▸ **Task directions**
Restate every line of the material, word for word.

▸ **Records**
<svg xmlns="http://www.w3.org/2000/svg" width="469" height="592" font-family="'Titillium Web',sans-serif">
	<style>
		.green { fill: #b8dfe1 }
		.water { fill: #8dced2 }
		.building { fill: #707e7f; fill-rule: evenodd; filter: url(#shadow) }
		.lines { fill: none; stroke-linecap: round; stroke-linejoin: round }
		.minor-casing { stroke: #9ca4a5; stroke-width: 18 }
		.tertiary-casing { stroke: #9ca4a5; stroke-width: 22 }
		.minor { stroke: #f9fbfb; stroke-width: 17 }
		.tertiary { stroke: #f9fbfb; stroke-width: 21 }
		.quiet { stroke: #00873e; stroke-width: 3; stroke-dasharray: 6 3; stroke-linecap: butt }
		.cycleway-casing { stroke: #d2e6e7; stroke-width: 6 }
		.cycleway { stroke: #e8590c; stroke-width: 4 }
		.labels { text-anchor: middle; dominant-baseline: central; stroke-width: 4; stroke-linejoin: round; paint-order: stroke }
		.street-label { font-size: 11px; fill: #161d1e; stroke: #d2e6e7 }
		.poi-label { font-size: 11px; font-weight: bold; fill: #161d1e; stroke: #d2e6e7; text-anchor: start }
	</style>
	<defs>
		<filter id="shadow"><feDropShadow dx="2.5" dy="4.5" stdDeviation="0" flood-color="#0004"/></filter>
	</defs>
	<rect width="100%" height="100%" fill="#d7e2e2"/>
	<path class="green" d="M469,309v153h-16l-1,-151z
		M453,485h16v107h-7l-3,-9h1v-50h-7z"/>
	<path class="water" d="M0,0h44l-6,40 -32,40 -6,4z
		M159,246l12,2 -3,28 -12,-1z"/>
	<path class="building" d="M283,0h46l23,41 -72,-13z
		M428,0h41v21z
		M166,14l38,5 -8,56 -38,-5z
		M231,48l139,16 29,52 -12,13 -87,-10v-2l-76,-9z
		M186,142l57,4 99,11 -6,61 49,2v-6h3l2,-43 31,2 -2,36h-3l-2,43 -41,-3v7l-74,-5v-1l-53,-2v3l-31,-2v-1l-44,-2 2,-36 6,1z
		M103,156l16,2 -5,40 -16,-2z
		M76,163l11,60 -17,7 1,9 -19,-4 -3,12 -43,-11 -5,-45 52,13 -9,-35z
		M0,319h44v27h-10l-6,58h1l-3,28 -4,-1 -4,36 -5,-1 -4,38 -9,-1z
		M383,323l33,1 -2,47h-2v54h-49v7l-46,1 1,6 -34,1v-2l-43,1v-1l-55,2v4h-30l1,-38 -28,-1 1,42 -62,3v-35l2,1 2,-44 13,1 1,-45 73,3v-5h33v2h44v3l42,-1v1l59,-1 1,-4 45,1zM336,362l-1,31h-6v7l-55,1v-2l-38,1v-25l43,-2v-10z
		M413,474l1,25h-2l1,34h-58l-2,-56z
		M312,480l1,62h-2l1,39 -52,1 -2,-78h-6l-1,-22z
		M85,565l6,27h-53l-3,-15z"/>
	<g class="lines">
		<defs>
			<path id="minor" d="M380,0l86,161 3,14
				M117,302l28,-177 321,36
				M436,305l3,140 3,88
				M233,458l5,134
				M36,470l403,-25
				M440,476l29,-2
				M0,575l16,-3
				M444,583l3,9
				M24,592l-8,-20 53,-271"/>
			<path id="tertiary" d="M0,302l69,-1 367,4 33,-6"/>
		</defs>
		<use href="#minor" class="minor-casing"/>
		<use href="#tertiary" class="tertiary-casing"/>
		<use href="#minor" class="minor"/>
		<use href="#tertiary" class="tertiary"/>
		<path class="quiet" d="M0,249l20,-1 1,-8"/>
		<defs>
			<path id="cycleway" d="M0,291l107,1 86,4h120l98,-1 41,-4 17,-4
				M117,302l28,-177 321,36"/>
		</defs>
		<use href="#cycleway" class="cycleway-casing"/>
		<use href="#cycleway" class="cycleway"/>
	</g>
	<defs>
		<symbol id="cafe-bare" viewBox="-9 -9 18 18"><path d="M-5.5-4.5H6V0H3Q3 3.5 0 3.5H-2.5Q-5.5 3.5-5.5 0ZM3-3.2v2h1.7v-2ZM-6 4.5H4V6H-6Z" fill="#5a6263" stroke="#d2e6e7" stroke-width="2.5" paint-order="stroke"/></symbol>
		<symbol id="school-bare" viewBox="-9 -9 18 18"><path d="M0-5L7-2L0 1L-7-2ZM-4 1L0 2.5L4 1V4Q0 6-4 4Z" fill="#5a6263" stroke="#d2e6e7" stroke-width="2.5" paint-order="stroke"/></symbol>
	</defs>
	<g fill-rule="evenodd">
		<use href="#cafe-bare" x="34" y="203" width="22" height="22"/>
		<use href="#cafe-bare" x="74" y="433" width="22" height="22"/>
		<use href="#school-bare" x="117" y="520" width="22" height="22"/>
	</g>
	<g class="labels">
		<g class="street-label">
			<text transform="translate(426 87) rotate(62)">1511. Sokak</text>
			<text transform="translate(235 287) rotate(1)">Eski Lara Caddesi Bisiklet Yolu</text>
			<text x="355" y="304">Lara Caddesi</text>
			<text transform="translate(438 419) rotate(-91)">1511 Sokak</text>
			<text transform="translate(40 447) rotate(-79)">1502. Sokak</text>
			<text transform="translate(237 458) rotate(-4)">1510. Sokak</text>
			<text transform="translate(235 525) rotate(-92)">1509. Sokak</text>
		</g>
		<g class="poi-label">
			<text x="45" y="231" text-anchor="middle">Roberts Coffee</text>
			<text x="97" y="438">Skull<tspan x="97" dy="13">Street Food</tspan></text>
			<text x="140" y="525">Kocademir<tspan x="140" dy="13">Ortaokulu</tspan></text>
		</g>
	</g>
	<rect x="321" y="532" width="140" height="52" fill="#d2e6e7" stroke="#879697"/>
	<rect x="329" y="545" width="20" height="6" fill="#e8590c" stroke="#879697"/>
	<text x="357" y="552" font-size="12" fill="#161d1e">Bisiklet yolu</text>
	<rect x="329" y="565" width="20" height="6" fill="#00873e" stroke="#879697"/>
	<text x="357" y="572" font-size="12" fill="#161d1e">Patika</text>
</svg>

▸ **Worked solution**
<svg xmlns="http://www.w3.org/2000/svg" width="469" height="592" font-family="'Titillium Web',sans-serif">
	<style>
		.green { fill: #b8dfe1 }
		.water { fill: #8dced2 }
		.building { fill: #707e7f; fill-rule: evenodd; filter: url(#shadow) }
		.lines { fill: none; stroke-linecap: round; stroke-linejoin: round }
		.minor-casing { stroke: #9ca4a5; stroke-width: 18 }
		.tertiary-casing { stroke: #9ca4a5; stroke-width: 22 }
		.minor { stroke: #f9fbfb; stroke-width: 17 }
		.tertiary { stroke: #f9fbfb; stroke-width: 21 }
		.quiet { stroke: #00873e; stroke-width: 3; stroke-dasharray: 6 3; stroke-linecap: butt }
		.cycleway-casing { stroke: #d2e6e7; stroke-width: 6 }
		.cycleway { stroke: #e8590c; stroke-width: 4 }
		.labels { text-anchor: middle; dominant-baseline: central; stroke-width: 4; stroke-linejoin: round; paint-order: stroke }
		.street-label { font-size: 11px; fill: #161d1e; stroke: #d2e6e7 }
		.poi-label { font-size: 11px; font-weight: bold; fill: #161d1e; stroke: #d2e6e7; text-anchor: start }
	</style>
	<defs>
		<filter id="shadow"><feDropShadow dx="2.5" dy="4.5" stdDeviation="0" flood-color="#0004"/></filter>
	</defs>
	<rect width="100%" height="100%" fill="#d7e2e2"/>
	<path class="green" d="M469,309v153h-16l-1,-151z
		M453,485h16v107h-7l-3,-9h1v-50h-7z"/>
	<path class="water" d="M0,0h44l-6,40 -32,40 -6,4z
		M159,246l12,2 -3,28 -12,-1z"/>
	<path class="building" d="M283,0h46l23,41 -72,-13z
		M428,0h41v21z
		M166,14l38,5 -8,56 -38,-5z
		M231,48l139,16 29,52 -12,13 -87,-10v-2l-76,-9z
		M186,142l57,4 99,11 -6,61 49,2v-6h3l2,-43 31,2 -2,36h-3l-2,43 -41,-3v7l-74,-5v-1l-53,-2v3l-31,-2v-1l-44,-2 2,-36 6,1z
		M103,156l16,2 -5,40 -16,-2z
		M76,163l11,60 -17,7 1,9 -19,-4 -3,12 -43,-11 -5,-45 52,13 -9,-35z
		M0,319h44v27h-10l-6,58h1l-3,28 -4,-1 -4,36 -5,-1 -4,38 -9,-1z
		M383,323l33,1 -2,47h-2v54h-49v7l-46,1 1,6 -34,1v-2l-43,1v-1l-55,2v4h-30l1,-38 -28,-1 1,42 -62,3v-35l2,1 2,-44 13,1 1,-45 73,3v-5h33v2h44v3l42,-1v1l59,-1 1,-4 45,1zM336,362l-1,31h-6v7l-55,1v-2l-38,1v-25l43,-2v-10z
		M413,474l1,25h-2l1,34h-58l-2,-56z
		M312,480l1,62h-2l1,39 -52,1 -2,-78h-6l-1,-22z
		M85,565l6,27h-53l-3,-15z"/>
	<g class="lines">
		<defs>
			<path id="minor" d="M380,0l86,161 3,14
				M117,302l28,-177 321,36
				M436,305l3,140 3,88
				M233,458l5,134
				M36,470l403,-25
				M440,476l29,-2
				M0,575l16,-3
				M444,583l3,9
				M24,592l-8,-20 53,-271"/>
			<path id="tertiary" d="M0,302l69,-1 367,4 33,-6"/>
		</defs>
		<use href="#minor" class="minor-casing"/>
		<use href="#tertiary" class="tertiary-casing"/>
		<use href="#minor" class="minor"/>
		<use href="#tertiary" class="tertiary"/>
		<path class="quiet" d="M0,249l20,-1 1,-8"/>
		<defs>
			<path id="cycleway" d="M0,291l107,1 86,4h120l98,-1 41,-4 17,-4
				M117,302l28,-177 321,36"/>
		</defs>
		<use href="#cycleway" class="cycleway-casing"/>
		<use href="#cycleway" class="cycleway"/>
	</g>
	<defs>
		<symbol id="cafe-bare" viewBox="-9 -9 18 18"><path d="M-5.5-4.5H6V0H3Q3 3.5 0 3.5H-2.5Q-5.5 3.5-5.5 0ZM3-3.2v2h1.7v-2ZM-6 4.5H4V6H-6Z" fill="#5a6263" stroke="#d2e6e7" stroke-width="2.5" paint-order="stroke"/></symbol>
		<symbol id="school-bare" viewBox="-9 -9 18 18"><path d="M0-5L7-2L0 1L-7-2ZM-4 1L0 2.5L4 1V4Q0 6-4 4Z" fill="#5a6263" stroke="#d2e6e7" stroke-width="2.5" paint-order="stroke"/></symbol>
	</defs>
	<g fill-rule="evenodd">
		<use href="#cafe-bare" x="34" y="203" width="22" height="22"/>
		<use href="#cafe-bare" x="74" y="433" width="22" height="22"/>
		<use href="#school-bare" x="117" y="520" width="22" height="22"/>
	</g>
	<g class="labels">
		<g class="street-label">
			<text transform="translate(426 87) rotate(62)">1511. Sokak</text>
			<text transform="translate(235 287) rotate(1)">Eski Lara Caddesi Bisiklet Yolu</text>
			<text x="355" y="304">Lara Caddesi</text>
			<text transform="translate(438 419) rotate(-91)">1511 Sokak</text>
			<text transform="translate(40 447) rotate(-79)">1502. Sokak</text>
			<text transform="translate(237 458) rotate(-4)">1510. Sokak</text>
			<text transform="translate(235 525) rotate(-92)">1509. Sokak</text>
		</g>
		<g class="poi-label">
			<text x="45" y="231" text-anchor="middle">Roberts Coffee</text>
			<text x="97" y="438">Skull<tspan x="97" dy="13">Street Food</tspan></text>
			<text x="140" y="525">Kocademir<tspan x="140" dy="13">Ortaokulu</tspan></text>
		</g>
	</g>
	<rect x="321" y="532" width="140" height="52" fill="#d2e6e7" stroke="#879697"/>
	<rect x="329" y="545" width="20" height="6" fill="#e8590c" stroke="#879697"/>
	<text x="357" y="552" font-size="12" fill="#161d1e">Bisiklet yolu</text>
	<rect x="329" y="565" width="20" height="6" fill="#00873e" stroke="#879697"/>
	<text x="357" y="572" font-size="12" fill="#161d1e">Patika</text>
</svg>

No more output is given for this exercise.